Bringing Peace to a Fight
Confrontation is difficult, sometimes almost debilitating. It’s usually easier to pick a fight with our spouse rather than simply sit down and say, calmly, “You are being disrespectful and that is unacceptable.”
Even when we do gather up our courage and confront someone, it can horribly wrong. You have the best intentions in the world, but your confrontation turned into a bitter argument without resolution.
And that’s the real problem: the lack of resolution. If we knew that our confrontation would end with a solution, it would be a little easier to start the discussion. Knowing that there’s a good chance your efforts will result in a fight and negative feelings, what’s the point in even trying?

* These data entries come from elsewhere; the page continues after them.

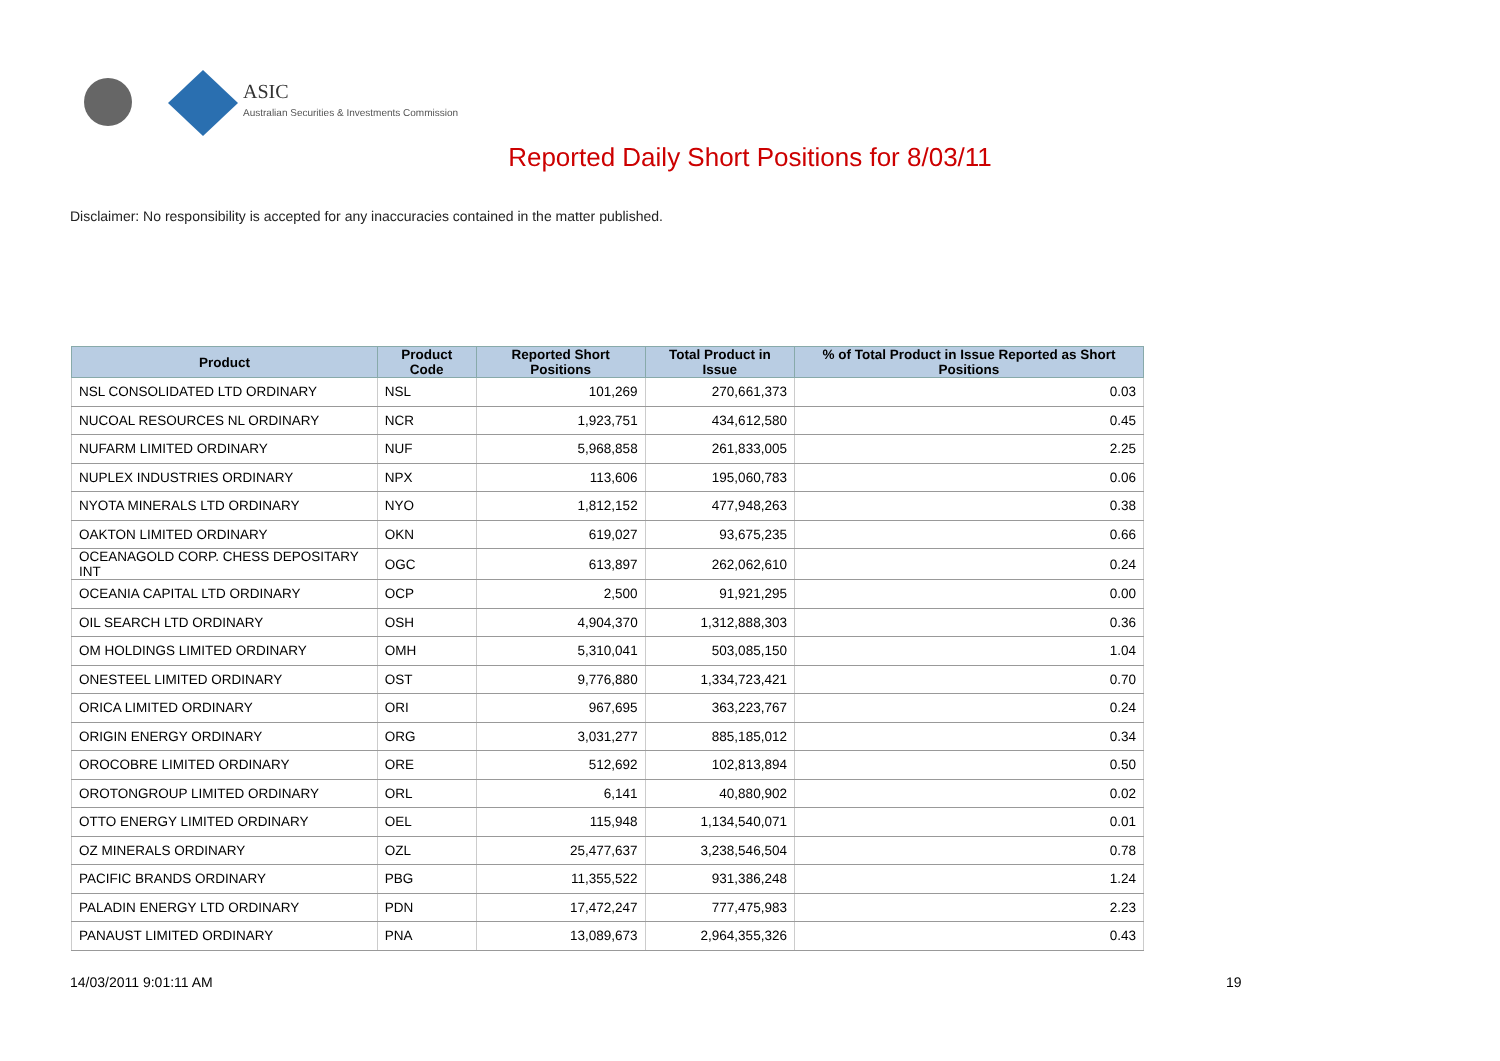ASIC
Australian Securities & Investments Commission
Reported Daily Short Positions for 8/03/11
Disclaimer: No responsibility is accepted for any inaccuracies contained in the matter published.
| Product | Product Code | Reported Short Positions | Total Product in Issue | % of Total Product in Issue Reported as Short Positions |
| --- | --- | --- | --- | --- |
| NSL CONSOLIDATED LTD ORDINARY | NSL | 101,269 | 270,661,373 | 0.03 |
| NUCOAL RESOURCES NL ORDINARY | NCR | 1,923,751 | 434,612,580 | 0.45 |
| NUFARM LIMITED ORDINARY | NUF | 5,968,858 | 261,833,005 | 2.25 |
| NUPLEX INDUSTRIES ORDINARY | NPX | 113,606 | 195,060,783 | 0.06 |
| NYOTA MINERALS LTD ORDINARY | NYO | 1,812,152 | 477,948,263 | 0.38 |
| OAKTON LIMITED ORDINARY | OKN | 619,027 | 93,675,235 | 0.66 |
| OCEANAGOLD CORP. CHESS DEPOSITARY INT | OGC | 613,897 | 262,062,610 | 0.24 |
| OCEANIA CAPITAL LTD ORDINARY | OCP | 2,500 | 91,921,295 | 0.00 |
| OIL SEARCH LTD ORDINARY | OSH | 4,904,370 | 1,312,888,303 | 0.36 |
| OM HOLDINGS LIMITED ORDINARY | OMH | 5,310,041 | 503,085,150 | 1.04 |
| ONESTEEL LIMITED ORDINARY | OST | 9,776,880 | 1,334,723,421 | 0.70 |
| ORICA LIMITED ORDINARY | ORI | 967,695 | 363,223,767 | 0.24 |
| ORIGIN ENERGY ORDINARY | ORG | 3,031,277 | 885,185,012 | 0.34 |
| OROCOBRE LIMITED ORDINARY | ORE | 512,692 | 102,813,894 | 0.50 |
| OROTONGROUP LIMITED ORDINARY | ORL | 6,141 | 40,880,902 | 0.02 |
| OTTO ENERGY LIMITED ORDINARY | OEL | 115,948 | 1,134,540,071 | 0.01 |
| OZ MINERALS ORDINARY | OZL | 25,477,637 | 3,238,546,504 | 0.78 |
| PACIFIC BRANDS ORDINARY | PBG | 11,355,522 | 931,386,248 | 1.24 |
| PALADIN ENERGY LTD ORDINARY | PDN | 17,472,247 | 777,475,983 | 2.23 |
| PANAUST LIMITED ORDINARY | PNA | 13,089,673 | 2,964,355,326 | 0.43 |
14/03/2011 9:01:11 AM 19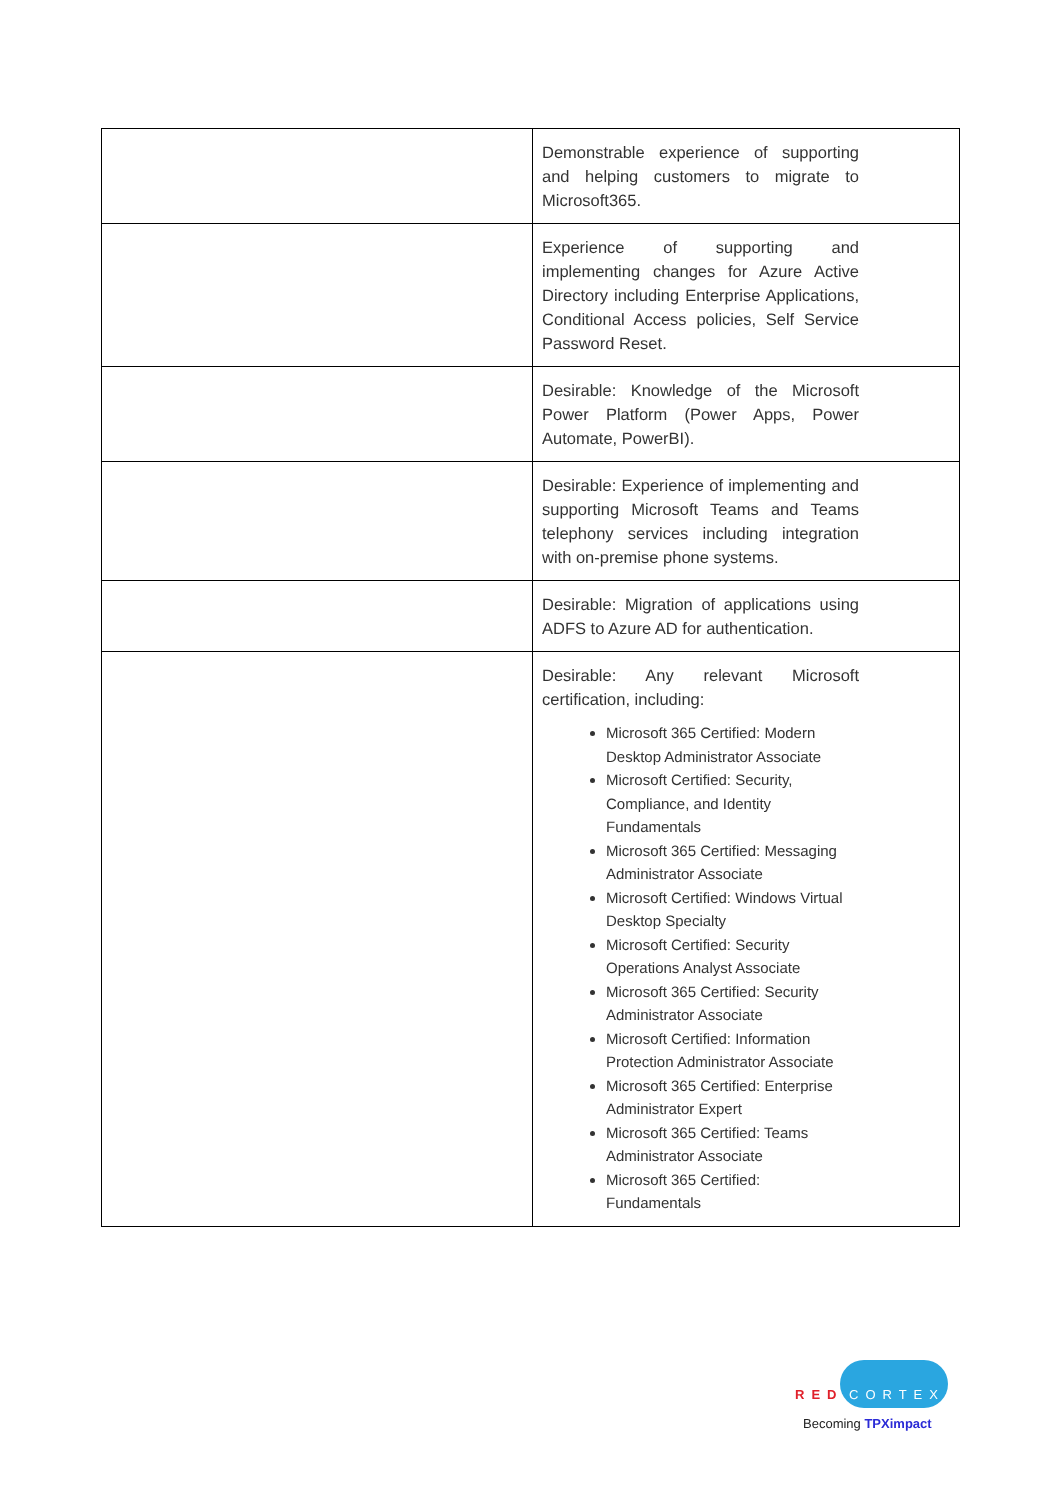| | Demonstrable experience of supporting and helping customers to migrate to Microsoft365. |
| | Experience of supporting and implementing changes for Azure Active Directory including Enterprise Applications, Conditional Access policies, Self Service Password Reset. |
| | Desirable: Knowledge of the Microsoft Power Platform (Power Apps, Power Automate, PowerBI). |
| | Desirable: Experience of implementing and supporting Microsoft Teams and Teams telephony services including integration with on-premise phone systems. |
| | Desirable: Migration of applications using ADFS to Azure AD for authentication. |
| | Desirable: Any relevant Microsoft certification, including: Microsoft 365 Certified: Modern Desktop Administrator Associate Microsoft Certified: Security, Compliance, and Identity Fundamentals Microsoft 365 Certified: Messaging Administrator Associate Microsoft Certified: Windows Virtual Desktop Specialty Microsoft Certified: Security Operations Analyst Associate Microsoft 365 Certified: Security Administrator Associate Microsoft Certified: Information Protection Administrator Associate Microsoft 365 Certified: Enterprise Administrator Expert Microsoft 365 Certified: Teams Administrator Associate Microsoft 365 Certified: Fundamentals |
RED CORTEX
Becoming TPXimpact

While many of us would just like to ignore problems life is not so accommodating. People do stupid things, even cruel things. People make mistakes. Relationships change and expectations need to be adjusted. Problems must be resolved. So how can we navigate the stormy waters of confrontation without falling into a fight? Here are my top three tactics. When you approach a disagreement with these techniques, you bring peace and harmony with you, which increases the odds of resolution.
We make lots of assumptions in conversations, and that’s not always a bad thing. Effective conversation requires interpretation some assumptions. But these shortcuts can be stumbling blocks. I mean, what man wants to hear “We need to talk” from his wife? He automatically assumes he’s in trouble! But maybe she just wants to talk about her boss at work, or ask a logistics question. It doesn’t matter, because the man is starting the conversation from a place of defensiveness and anxiety. He won’t be able to listen as fully and may try to avoid the conversation entirely.
When you need to confront someone about an issue, there are always assumptions underlying your concern. These assumptions are what makes the prospect of the confrontation so frightening. In order to cut right through that fear, use the question to clarify your assumptions.
Here’s an easy formula to use:
- When you said (or did) ____, I assumed you meant X and became afraid/angry/nervous/defensive
- What did you really mean by ____?
For example, maybe you’ve been invited to a financial presentation and you assume the person inviting you thinks you’re incompetent. Otherwise, why would she invite you to attend a financial presentation? You feel angry and insecure. Ask a question! Say, “Hey, I know this sounds silly, but did you invite me to this presentation because you think I’m bad with money?”
Be Cheerful and Stupid
I can’t take credit for this tip from Dr. Joy Browne, but I certainly use it! This is useful when you have extra information that is unconfirmed. We all hear gossip, make accidental discoveries, and overhear snippets of conversation. This can lead to an assumption that seems like a confirmed fact. But until we hear the words from the other person’s mouth, it’s not confirmed. (I know people lie, but that’s another blog post). Being cheerful and stupid brings lightness to the discussion and allows you to ask questions without being accusatory. It can also open your mind to a new point of view.
Maybe you invited a new friend, Mabel, to lunch with friends and didn’t hear back. But then, you showed up for lunch and Mabel was there, chatting up your friends. You might feel angry that Mabel didn’t have the courtesy to reply. You might feel insecure that Mabel likes your friends better than she likes you. If you start talking to Mabel from either of these emotional states, it’s possible that the conversation will end badly. Instead, start by being cheerful and stupid. You’re cheerful that Mabel came to the lunch and you’re stupid in that you don’t know what happened to her email. This leads to a natural question, “Hey, did you get my email?” with a pleasant tone.
Give the Benefit of the Doubt
This is the most powerful way to bring peace into confrontation. When you assume the person in question acted in good faith, your mind will automatically be more open to a resolution. In addition, you are freed from anger and other relationship blocking emotions. The classic example is when someone stands you up for an appointment. You can be angry at her selfishness, chronic lateness, absentmindedness, etc. Or you can assume that something prevented her from arriving and be concerned. Regardless of why she actually didn’t show, when you confront her with concern for her health and safety, the entire conversation will move from argument into affirmation.